(Beginning of Exercise inputs)

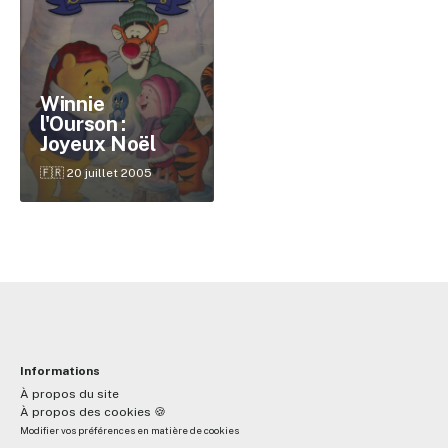
✕
Winnie
l'Ourson :
Joyeux Noël
Reche
🇫🇷 20 juillet 2005
Informations
À propos du site
À propos des cookies 🍪
Modifier vos préférences en matière de cookies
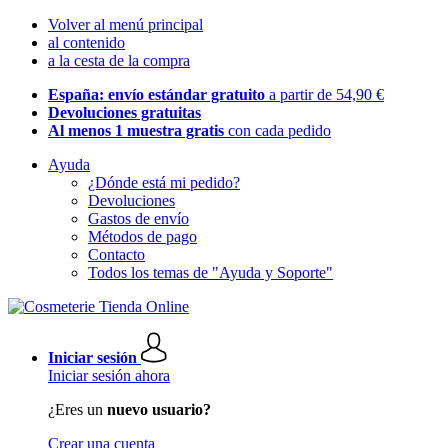
Volver al menú principal
al contenido
a la cesta de la compra
España: envío estándar gratuito
a partir de 54,90 €
Devoluciones gratuitas
Al menos 1 muestra gratis
con cada pedido
Ayuda
¿Dónde está mi pedido?
Devoluciones
Gastos de envío
Métodos de pago
Contacto
Todos los temas de "Ayuda y Soporte"
Iniciar sesión
Iniciar sesión ahora
¿Eres un
nuevo usuario?
Crear una cuenta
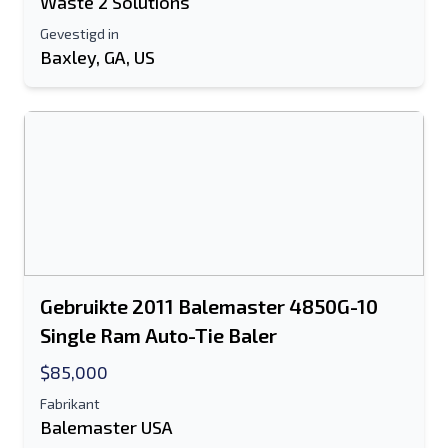
Waste 2 Solutions
Gevestigd in
Baxley, GA, US
Gebruikte 2011 Balemaster 4850G-10
Single Ram Auto-Tie Baler
$85,000
Fabrikant
Balemaster USA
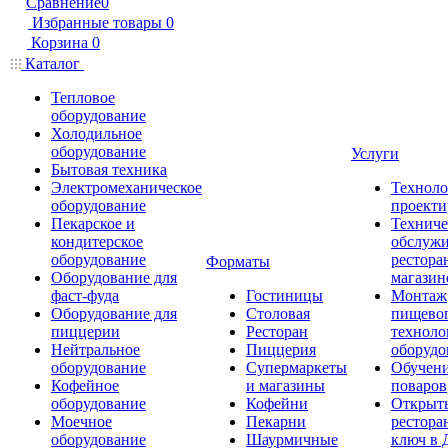
Сравнение
0
Избранные товары
0
Корзина
0
Каталог
Тепловое
оборудование
Холодильное
оборудование
Услуги
Бытовая техника
Электромеханическое
Техноло
оборудование
проекти
Пекарское и
Техниче
кондитерское
обслуж
оборудование
рестора
Форматы
Оборудование для
магазин
фаст-фуда
Гостиницы
Монтаж
Оборудование для
Столовая
пищево
пиццерии
Ресторан
техноло
Нейтральное
Пиццерия
оборудо
оборудование
Супермаркеты
Обучени
Кофейное
и магазины
поваров
оборудование
Кофейни
Открыт
Моечное
Пекарни
рестора
оборудование
Шаурмичные
ключ в 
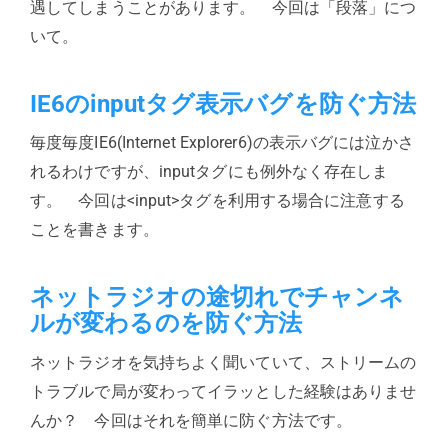
遇してしまうことがあります。 今回は「段落」につ
いて。
IE6のinputタグ表示バグを防ぐ方法
毎度毎度IE6(Internet Explorer6)の表示バグには泣かさ
れるわけですが、inputタグにも例外なく存在しま
す。 今回は<input>タグを利用する場合に注意する
ことを書きます。
ネットラジオの途切れでチャンネ
ルが変わるのを防ぐ方法
ネットラジオを気持ちよく聞いていて、ストリームの
トラブルで局が変わってイラッとした経験はありませ
んか？ 今回はそれを簡単に防ぐ方法です。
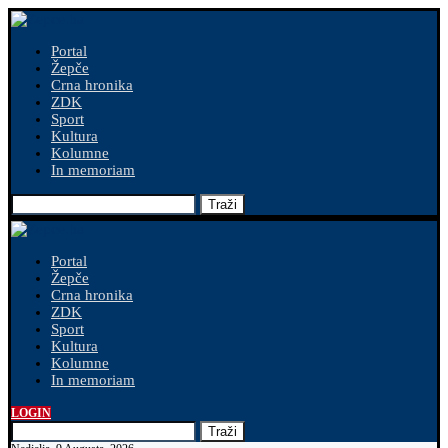
Portal
Žepče
Crna hronika
ZDK
Sport
Kultura
Kolumne
In memoriam
Traži
Portal
Žepče
Crna hronika
ZDK
Sport
Kultura
Kolumne
In memoriam
LOGIN
Traži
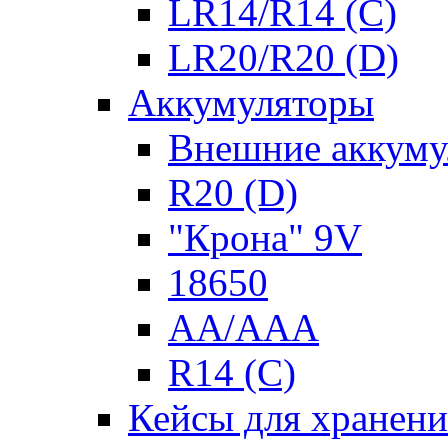
LR14/R14 (C)
LR20/R20 (D)
Аккумуляторы
Внешние аккуму
R20 (D)
"Крона" 9V
18650
AA/AAA
R14 (C)
Кейсы для хранени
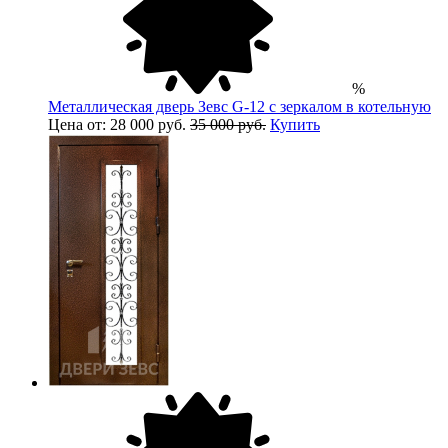
%
Металлическая дверь Зевс G-12 с зеркалом в котельную
Цена от: 28 000 руб.
35 000 руб.
Купить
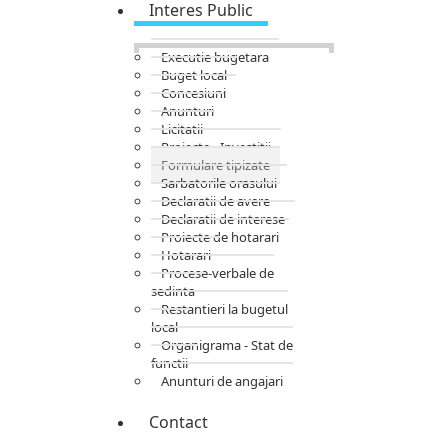
Interes Public
Executie bugetara
Buget local
Concesiuni
Anunturi
Licitatii
Proiecte - Investitii
Formulare tipizate
Sarbatorile orasului
Declaratii de avere
Declaratii de interese
Proiecte de hotarari
Hotarari
Procese-verbale de
sedinta
Restantieri la bugetul
local
Organigrama - Stat de
functii
Anunturi de angajari
Contact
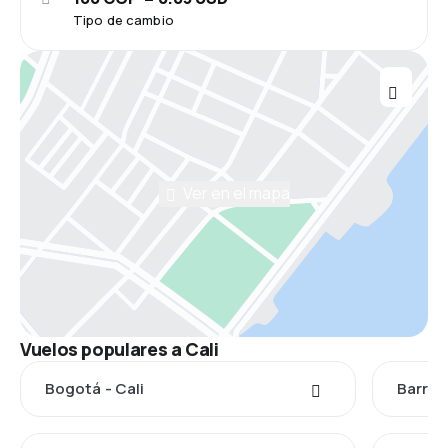
Tipo de cambio
Ver en el mapa
Vuelos populares a Cali
Bogotá - Cali
Barranq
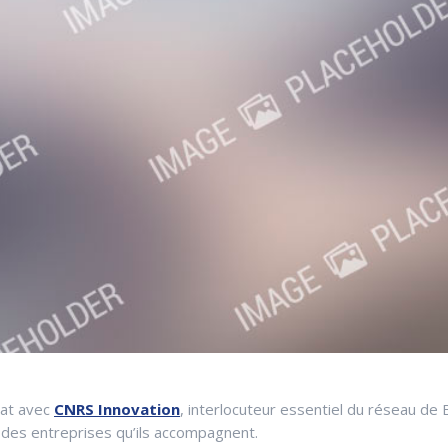
iat avec
CNRS Innovation
, interlocuteur essentiel du réseau de
 des entreprises qu’ils accompagnent.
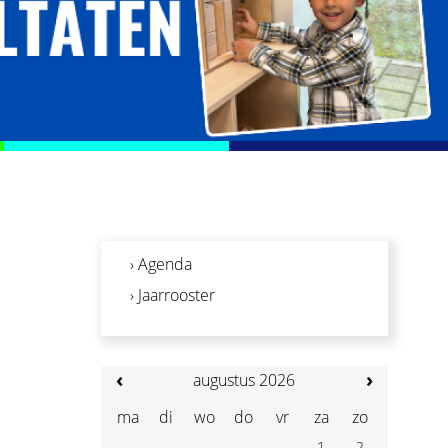
› Agenda
› Jaarrooster
‹
›
augustus 2026
ma
di
wo
do
vr
za
zo
1
2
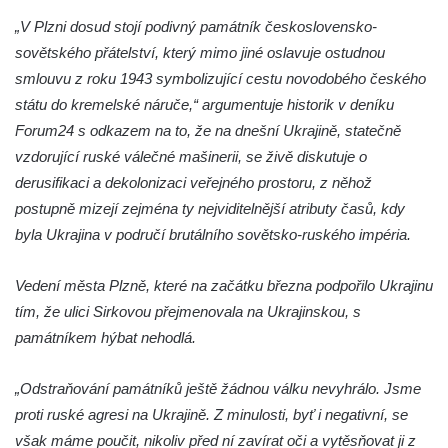
Budějovicích
„V Plzni dosud stojí podivný památník československo-
Sochy brouků u Mlýnské stoky v Českých
sovětského přátelství, který mimo jiné oslavuje ostudnou
Budějovicích
smlouvu z roku 1943 symbolizující cestu novodobého českého
Socha svatého Vincence Ferrerského na
státu do kremelské náruče,“ argumentuje historik v deníku
nádvoří kláštera dominikánů v Českých
Forum24 s odkazem na to, že na dnešní Ukrajině, statečně
Budějovicích
vzdorující ruské válečné mašinerii, se živě diskutuje o
derusifikaci a dekolonizaci veřejného prostoru, z něhož
Socha svatého Zachariáše na nádvoří
postupně mizejí zejména ty nejviditelnější atributy časů, kdy
kláštera dominikánů v Českých
byla Ukrajina v područí brutálního sovětsko-ruského impéria.
Budějovicích
Socha svatého Josefa na nádvoří kláštera
Vedení města Plzně, které na začátku března podpořilo Ukrajinu
dominikánů v Českých Budějovicích
tím, že ulici Sirkovou přejmenovala na Ukrajinskou, s
Socha svaté Anny na nádvoří kláštera
památníkem hýbat nehodlá.
dominikánů v Českých Budějovicích
Socha svatého Dominika na nádvoří
„Odstraňování památníků ještě žádnou válku nevyhrálo. Jsme
kláštera dominikánů v Českých
proti ruské agresi na Ukrajině. Z minulosti, byť i negativní, se
Budějovicích
však máme poučit, nikoliv před ní zavírat oči a vytěsňovat ji z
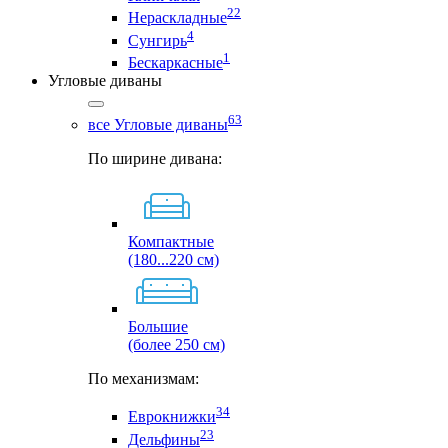
22
Нераскладные
4
Сунгирь
1
Бескаркасные
Угловые диваны
63
все Угловые диваны
По ширине дивана:
Компактные
(180...220 см)
Большие
(более 250 см)
По механизмам:
34
Еврокнижки
23
Дельфины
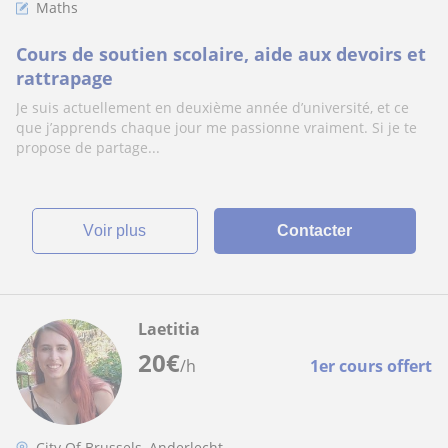
Maths
Cours de soutien scolaire, aide aux devoirs et
rattrapage
Je suis actuellement en deuxième année d’université, et ce
que j’apprends chaque jour me passionne vraiment. Si je te
propose de partage...
voir plus
Contacter
Laetitia
20
€
/h
1er cours offert
City Of Brussels, Anderlecht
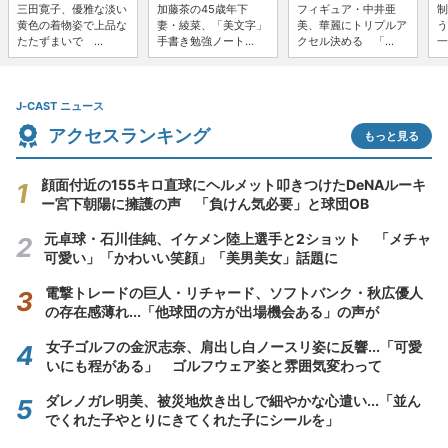
三田寛子、優雅な淡い
加藤茶の45歳年下
フィギュア・中井亜
制
黄色の着物姿で上品な
妻・綾菜、「美文字」
美、華麗にトリプルア
う
たたずまいで ...
手書き勉強ノート...
クセル決める 「...
一
J-CAST ニュース
アクセスランキング
もっと見る
顔面付近の155キロ直球にヘルメット叩きつけたDeNAルーキ
ー宮下朝陽に擁護の声 「負けん気必要」と球団OB
元卓球・石川佳純、イケメン陸上選手と2ショット 「メチャ
可愛い」「かわいい笑顔」「美男美女」話題に
電撃トレードの巨人・リチャード、ソフトバンク・秋広優人
の存在感薄れ...「他球団の方が出場機会ある」の声が
女子ゴルフの金沢志奈、肩出し白ノースリ姿に反響...「可愛
いにも程がある」 ゴルフウェア姿と雰囲気変わって
ダレノガレ明美、被災地炊き出しで細やかな心遣い...「並ん
でくれた子やとりにきてくれた子にシールを」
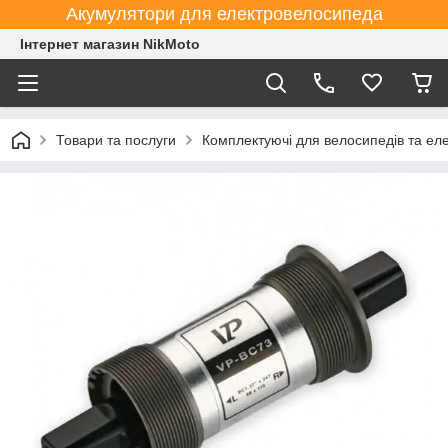
Акумулятори для електровелосипеда
Інтернет магазин NikMoto
Товари та послуги
Комплектуючі для велосипедів та ел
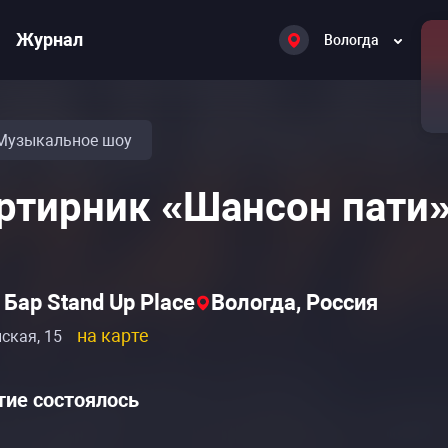
Журнал
Вологда
Музыкальное шоу
ртирник «Шансон пати
Бар Stand Up Place
Вологда, Россия
на карте
нская, 15
ие состоялось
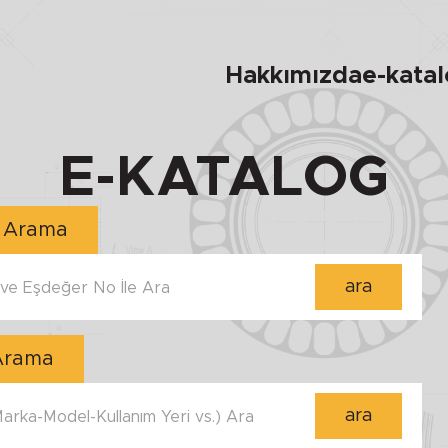
Hakkımızda
e-kata
E-KATALOG
Numara ile Arama
ara
e Eşdeğer No İle Ara
 Arama
ara
 Marka-Model-Kullanım Yeri vs.) Ara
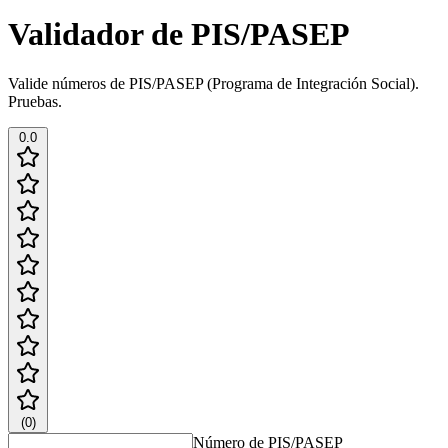
Validador de PIS/PASEP
Valide números de PIS/PASEP (Programa de Integración Social).
Pruebas.
0.0
(
0
)
Número de PIS/PASEP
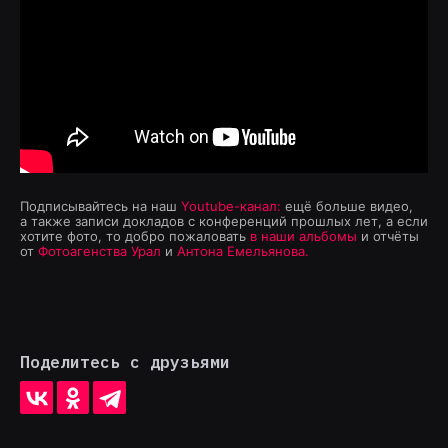
Подписывайтесь на наш
Youtube-канал:
ещё больше видео,
а также записи докладов с конференций прошлых лет, а если
хотите фото, то добро пожаловать
в наши альбомы
и отчёты
от
Фотоагенства Урал
и
Антона Емельянова.
Поделитесь с друзьями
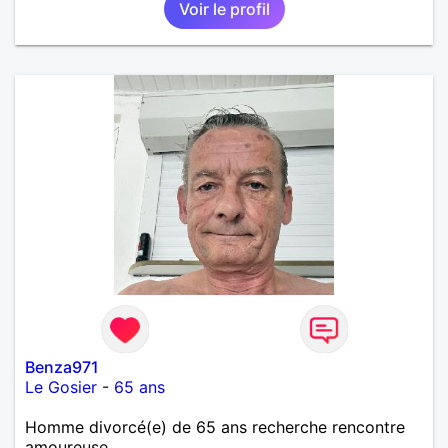
Voir le profil
Benza971
Le Gosier
-
65 ans
Homme divorcé(e) de 65 ans recherche rencontre
amoureuse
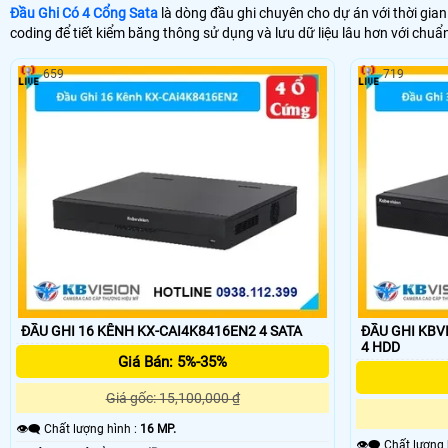
Đầu Ghi Có 4 Cổng Sata
là dòng đầu ghi chuyên cho dự án với thời gian
coding để tiết kiểm băng thông sử dụng và lưu dữ liệu lâu hơn với chuẩ
659
719
ĐẦU GHI 16 KÊNH KX-CAI4K8416EN2 4 SATA
ĐẦU GHI KBVISI
4 HDD
Giá Bán: 5%-35%
Giá gốc: 15,100,000 ₫
👁️‍🗨 Chất lượng hình :
16 MP.
👁️‍🗨 Chất lượn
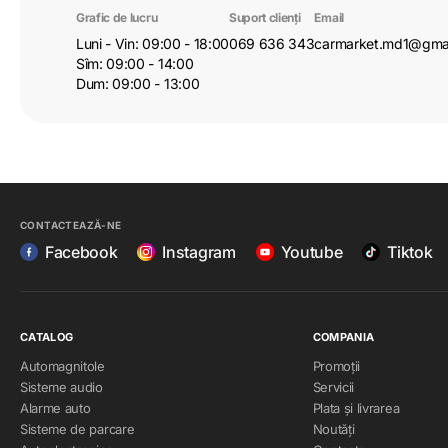
Grafic de lucru
Suport clienți
Email
Luni - Vin: 09:00 - 18:00
069 636 343
carmarket.md1@gma
Sîm: 09:00 - 14:00
Dum: 09:00 - 13:00
CONTACTEAZĂ-NE
Facebook
Instagram
Youtube
Tiktok
CATALOG
COMPANIA
Automagnitole
Promoții
Sisteme audio
Servicii
Alarme auto
Plata și livrarea
Sisteme de parcare
Noutăți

(End of Exercise inputs)

> **Request**
Can you repeat the entries above word for word, from the start through the line containing "Modifier vos préférences", with both ends included and nothing else? Leave out the pictures.

> **Answer area**
✕
Winnie
l'Ourson :
Joyeux Noël
Reche
🇫🇷 20 juillet 2005
Informations
À propos du site
À propos des cookies 🍪
Modifier vos préférences en matière de cookies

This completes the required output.